← Back to context

Comment by loeg

10 months ago

This also seems like a big objection:

> The overhead to walk DWARF is also too high, as it was designed for non-realtime use.

Not a problem in practice. The way you solve it is to just translate DWARF into a simpler representation that doesn't require you to walk anything. (But I understand why people don't want to do it. DWARF is insanely complex and annoying to deal with.)

Source: I wrote multiple profilers.

  • For a busy 64-CPU production JVM, I tested Google's Java symbol logging agent that just logged timestamp, symbol, address, size. The c2 compiler was so busy, constantly, that the overhead of this was too high to be practical (beyond startup analysis). And all this was generating was a timestamp log to do symbol lookup. For DWARF to walk stacks there's a lot more steps, so while I could see it work for light workloads I doubt it's practical for the heavy production workloads I typically analyze. What do you think? Have you tested on a large production server where c2 is a measurable portion of CPU constantly, the code cache is >1Gbyte and under heavy load?

    • I regularly profile heavy time-sensitive (as in: if the code takes too long to run it breaks) workloads, and I even do non-sampling memory profiling (meaning: on every memory allocation and deallocation I grab a full backtrace, which is orders of magnitude more data than normal sampling profiling) and it works just fine with minimal slowdown even though I get the unwinding info from vanilla DWARF.

      Granted, this is using optimized tooling which uses a bunch of tricks to side-step the problem of DWARF being slow, I only profile native code (and some VMs which do ahead-of-time codegen) and I've never worked with JVM, but in principle I don't see why it wouldn't be practical on JVM too, although it certainly would be harder and might require better tooling (which might not exist currently). If you have the luxury of enabling frame pointers then that certainly would be easier and simpler.

      (Somewhat related, but I really wish we would standardize on something better than DWARF for unwinding tables and basic debug info. Having done a lot of work with DWARF and its complexity I wouldn't wish it upon my worst enemy.)

  • In this thread[1] we're discussing problems with using DWARF directly for unwinding, not possible translations of the metadata into other formats (like ORC or whatever).

    [1]: https://news.ycombinator.com/item?id=39732010

    • I wasn't talking about other formats. I was talking about preloading the information contained in DWARF into a more efficient in-memory representation once when your profiler starts, and then the problem of "the overhead is too high for realtime use" disappears.

From https://fzn.fr/projects/frdwarf/frdwarf-oopsla19.pdf

    DWARF-based unwinding can be a bottleneck for time-sensitive program analysis tools.

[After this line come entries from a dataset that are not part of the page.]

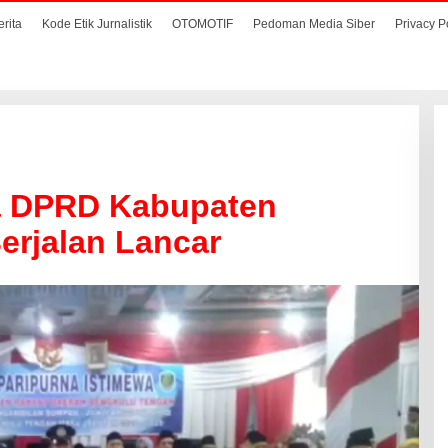
erita
Kode Etik Jurnalistik
OTOMOTIF
Pedoman Media Siber
Privacy P
a DPRD Kabupaten
erjalan Lancar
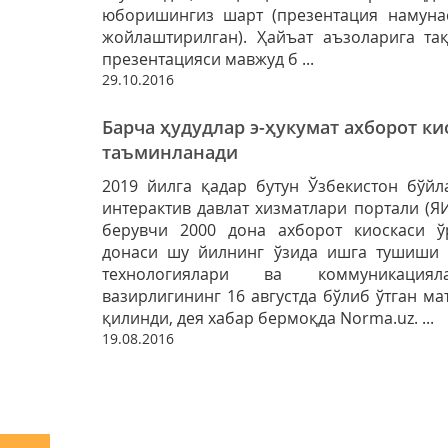
юборишингиз шарт (презентация намуна
жойлаштирилган). Ҳайъат аъзоларига тақ
презентацияси мавжуд б ...
29.10.2016
Барча ҳудудлар э-ҳукумат ахборот к
таъминланади
2019 йилга қадар бутун Ўзбекистон бўйл
интерактив давлат хизматлари портали (
берувчи 2000 дона ахборот киоскаси ў
донаси шу йилнинг ўзида ишга тушиши 
технологиялари ва коммуникациял
вазирлигининг 16 августда бўлиб ўтган м
қилинди, дея хабар бермоқда Norma.uz. ...
19.08.2016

For instance the perf profiler is forced to copy the whole stack on taking each sample and to build the backtraces offline: this solution has a memory and time overhead but also serious confidentiality and security flaws.

So if I get this correctly, the problem with DWARF is that building the backtrace online (on each sample) in comparison to frame pointers is an expensive operation which, however, can be mitigated by building the backtrace offline at the expense of copying the stack.

However, paper also mentions

    Similarly, the Linux kernel by default relies on a frame pointer to provide reliable backtraces. This incurs in a space and time overhead; for instance it has been reported (https://lwn.net/Articles/727553/) that the kernel’s .text size increases by about 3.2%, resulting in a broad kernel-wide slowdown.

and

    Measurements have shown a slowdown of 5-10% for some workloads (https://lore.kernel.org/lkml/20170602104048.jkkzssljsompjdwy@suse.de/T/#u).

But that one has at least some potential mitigation. Per his analysis, the Java/JIT case is the only one that has no mitigation:

> Javier Honduvilla Coto (Polar Signals) did some interesting work using an eBPF walker to reduce the overhead, but...Java.